The problem - Only lines holding the word "said" are wanted from the records; copy all of them.

Provided data -
○ ○ ○ ○ ○ ○ ○

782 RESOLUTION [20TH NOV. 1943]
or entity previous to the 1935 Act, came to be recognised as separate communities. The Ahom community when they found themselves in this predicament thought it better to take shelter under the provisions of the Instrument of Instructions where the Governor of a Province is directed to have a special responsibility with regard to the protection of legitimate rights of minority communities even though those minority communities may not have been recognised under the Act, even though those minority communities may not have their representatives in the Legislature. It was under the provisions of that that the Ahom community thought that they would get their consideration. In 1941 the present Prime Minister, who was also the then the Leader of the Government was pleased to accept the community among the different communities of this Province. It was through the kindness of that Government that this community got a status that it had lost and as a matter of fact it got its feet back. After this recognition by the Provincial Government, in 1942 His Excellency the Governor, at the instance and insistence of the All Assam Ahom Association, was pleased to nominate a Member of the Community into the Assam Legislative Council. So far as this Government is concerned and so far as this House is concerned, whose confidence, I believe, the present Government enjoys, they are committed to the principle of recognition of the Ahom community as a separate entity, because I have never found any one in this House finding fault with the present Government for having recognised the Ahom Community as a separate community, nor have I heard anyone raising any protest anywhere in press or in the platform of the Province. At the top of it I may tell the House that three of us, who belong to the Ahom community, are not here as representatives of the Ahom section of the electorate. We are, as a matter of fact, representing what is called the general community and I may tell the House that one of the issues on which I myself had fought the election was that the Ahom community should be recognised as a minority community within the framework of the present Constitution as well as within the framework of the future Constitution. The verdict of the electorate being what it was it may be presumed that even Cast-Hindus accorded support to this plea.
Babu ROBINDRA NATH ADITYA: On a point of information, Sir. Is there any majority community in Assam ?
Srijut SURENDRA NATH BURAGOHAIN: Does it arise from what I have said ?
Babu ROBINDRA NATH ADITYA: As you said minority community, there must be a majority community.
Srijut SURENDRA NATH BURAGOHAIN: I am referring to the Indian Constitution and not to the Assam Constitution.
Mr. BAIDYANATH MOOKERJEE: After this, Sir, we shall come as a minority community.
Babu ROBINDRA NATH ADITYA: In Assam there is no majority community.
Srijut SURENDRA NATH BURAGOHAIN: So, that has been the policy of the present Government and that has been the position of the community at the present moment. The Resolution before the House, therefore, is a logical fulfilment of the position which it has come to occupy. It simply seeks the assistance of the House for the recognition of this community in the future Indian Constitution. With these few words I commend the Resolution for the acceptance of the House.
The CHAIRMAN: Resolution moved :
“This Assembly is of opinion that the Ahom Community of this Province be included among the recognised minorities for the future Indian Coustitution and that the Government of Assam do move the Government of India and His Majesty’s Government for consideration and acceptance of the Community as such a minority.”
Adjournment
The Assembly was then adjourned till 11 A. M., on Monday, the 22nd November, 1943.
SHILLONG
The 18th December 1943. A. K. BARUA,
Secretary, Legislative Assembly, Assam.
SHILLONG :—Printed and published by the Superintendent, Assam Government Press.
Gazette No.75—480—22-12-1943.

○ ○ ○ ○ ○ ○ ○

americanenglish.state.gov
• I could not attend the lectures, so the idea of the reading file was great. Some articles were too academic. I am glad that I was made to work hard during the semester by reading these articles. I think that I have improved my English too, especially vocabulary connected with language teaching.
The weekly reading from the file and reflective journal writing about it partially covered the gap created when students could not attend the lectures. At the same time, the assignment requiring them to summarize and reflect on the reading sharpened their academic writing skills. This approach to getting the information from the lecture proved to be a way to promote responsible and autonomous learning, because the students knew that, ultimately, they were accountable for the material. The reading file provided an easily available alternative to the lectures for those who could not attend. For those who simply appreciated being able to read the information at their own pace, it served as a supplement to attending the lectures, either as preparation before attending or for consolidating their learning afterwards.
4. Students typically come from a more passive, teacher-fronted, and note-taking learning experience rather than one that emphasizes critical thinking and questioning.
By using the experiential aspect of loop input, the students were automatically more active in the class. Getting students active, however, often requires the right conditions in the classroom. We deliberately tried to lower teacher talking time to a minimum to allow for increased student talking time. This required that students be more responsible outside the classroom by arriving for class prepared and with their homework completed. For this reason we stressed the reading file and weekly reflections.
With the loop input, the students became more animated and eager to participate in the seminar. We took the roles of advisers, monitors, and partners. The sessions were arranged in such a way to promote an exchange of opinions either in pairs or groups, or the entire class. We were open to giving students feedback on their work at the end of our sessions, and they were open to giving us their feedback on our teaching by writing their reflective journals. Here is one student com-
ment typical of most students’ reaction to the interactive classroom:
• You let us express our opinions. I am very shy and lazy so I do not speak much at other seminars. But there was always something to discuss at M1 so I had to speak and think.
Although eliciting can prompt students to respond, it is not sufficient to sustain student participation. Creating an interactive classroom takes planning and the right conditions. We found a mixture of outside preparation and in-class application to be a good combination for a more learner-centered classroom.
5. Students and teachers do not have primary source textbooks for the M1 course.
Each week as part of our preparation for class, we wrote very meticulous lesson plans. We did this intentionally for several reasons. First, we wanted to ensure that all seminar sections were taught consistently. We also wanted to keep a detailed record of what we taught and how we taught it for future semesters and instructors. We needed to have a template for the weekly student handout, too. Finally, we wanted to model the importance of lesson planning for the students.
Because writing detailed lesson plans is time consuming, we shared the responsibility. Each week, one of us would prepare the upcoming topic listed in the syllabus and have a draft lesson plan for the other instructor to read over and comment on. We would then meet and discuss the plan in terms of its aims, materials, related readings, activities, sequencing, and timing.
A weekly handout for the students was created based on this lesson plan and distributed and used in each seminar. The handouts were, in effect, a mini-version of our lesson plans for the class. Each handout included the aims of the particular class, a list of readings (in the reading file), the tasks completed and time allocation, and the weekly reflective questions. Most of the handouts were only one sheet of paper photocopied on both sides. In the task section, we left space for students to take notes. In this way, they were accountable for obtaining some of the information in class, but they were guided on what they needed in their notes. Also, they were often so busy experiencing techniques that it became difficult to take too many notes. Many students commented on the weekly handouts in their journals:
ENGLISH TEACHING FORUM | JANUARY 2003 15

○ ○ ○ ○ ○ ○ ○

Written answer -
Srijut SURENDRA NATH BURAGOHAIN: Does it arise from what I have said ?
Babu ROBINDRA NATH ADITYA: As you said minority community, there must be a majority community.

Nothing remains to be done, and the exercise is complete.